=== Activity ===
Reproduce every line of the listing below verbatim, with no changes.

(Dataset listing)

::::::::

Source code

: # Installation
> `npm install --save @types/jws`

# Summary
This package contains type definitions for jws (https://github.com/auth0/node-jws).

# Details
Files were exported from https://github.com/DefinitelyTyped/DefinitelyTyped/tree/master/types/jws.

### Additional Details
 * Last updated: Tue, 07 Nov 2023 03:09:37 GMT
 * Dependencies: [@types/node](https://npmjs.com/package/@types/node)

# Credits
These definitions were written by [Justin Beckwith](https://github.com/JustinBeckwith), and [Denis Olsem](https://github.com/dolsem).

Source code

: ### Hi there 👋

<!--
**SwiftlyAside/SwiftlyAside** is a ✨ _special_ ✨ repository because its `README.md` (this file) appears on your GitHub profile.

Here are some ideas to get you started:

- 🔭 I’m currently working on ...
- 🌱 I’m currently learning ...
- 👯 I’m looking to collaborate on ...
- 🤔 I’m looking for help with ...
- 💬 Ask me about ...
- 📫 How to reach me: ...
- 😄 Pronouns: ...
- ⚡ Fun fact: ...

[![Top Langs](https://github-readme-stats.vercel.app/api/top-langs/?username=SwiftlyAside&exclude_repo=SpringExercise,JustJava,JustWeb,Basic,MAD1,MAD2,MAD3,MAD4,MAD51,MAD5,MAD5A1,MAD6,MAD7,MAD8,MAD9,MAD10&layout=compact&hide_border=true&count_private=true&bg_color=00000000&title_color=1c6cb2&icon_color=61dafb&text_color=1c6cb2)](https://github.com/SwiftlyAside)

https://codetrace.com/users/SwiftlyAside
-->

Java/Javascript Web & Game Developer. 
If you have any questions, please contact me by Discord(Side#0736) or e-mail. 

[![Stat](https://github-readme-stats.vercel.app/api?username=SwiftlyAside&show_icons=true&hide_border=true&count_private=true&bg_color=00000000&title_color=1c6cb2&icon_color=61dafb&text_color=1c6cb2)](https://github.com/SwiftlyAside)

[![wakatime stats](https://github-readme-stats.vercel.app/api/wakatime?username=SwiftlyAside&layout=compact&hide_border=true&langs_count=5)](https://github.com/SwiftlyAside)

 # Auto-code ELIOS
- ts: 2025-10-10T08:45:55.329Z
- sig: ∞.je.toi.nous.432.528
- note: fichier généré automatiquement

::::::::

=== Output for this task ===
Source code

: # Installation
> `npm install --save @types/jws`

# Summary
This package contains type definitions for jws (https://github.com/auth0/node-jws).

# Details
Files were exported from https://github.com/DefinitelyTyped/DefinitelyTyped/tree/master/types/jws.

### Additional Details
 * Last updated: Tue, 07 Nov 2023 03:09:37 GMT
 * Dependencies: [@types/node](https://npmjs.com/package/@types/node)

# Credits
These definitions were written by [Justin Beckwith](https://github.com/JustinBeckwith), and [Denis Olsem](https://github.com/dolsem).

Source code

: ### Hi there 👋

<!--
**SwiftlyAside/SwiftlyAside** is a ✨ _special_ ✨ repository because its `README.md` (this file) appears on your GitHub profile.

Here are some ideas to get you started:

- 🔭 I’m currently working on ...
- 🌱 I’m currently learning ...
- 👯 I’m looking to collaborate on ...
- 🤔 I’m looking for help with ...
- 💬 Ask me about ...
- 📫 How to reach me: ...
- 😄 Pronouns: ...
- ⚡ Fun fact: ...

[![Top Langs](https://github-readme-stats.vercel.app/api/top-langs/?username=SwiftlyAside&exclude_repo=SpringExercise,JustJava,JustWeb,Basic,MAD1,MAD2,MAD3,MAD4,MAD51,MAD5,MAD5A1,MAD6,MAD7,MAD8,MAD9,MAD10&layout=compact&hide_border=true&count_private=true&bg_color=00000000&title_color=1c6cb2&icon_color=61dafb&text_color=1c6cb2)](https://github.com/SwiftlyAside)

https://codetrace.com/users/SwiftlyAside
-->

Java/Javascript Web & Game Developer. 
If you have any questions, please contact me by Discord(Side#0736) or e-mail. 

[![Stat](https://github-readme-stats.vercel.app/api?username=SwiftlyAside&show_icons=true&hide_border=true&count_private=true&bg_color=00000000&title_color=1c6cb2&icon_color=61dafb&text_color=1c6cb2)](https://github.com/SwiftlyAside)

[![wakatime stats](https://github-readme-stats.vercel.app/api/wakatime?username=SwiftlyAside&layout=compact&hide_border=true&langs_count=5)](https://github.com/SwiftlyAside)

 # Auto-code ELIOS
- ts: 2025-10-10T08:45:55.329Z
- sig: ∞.je.toi.nous.432.528
- note: fichier généré automatiquement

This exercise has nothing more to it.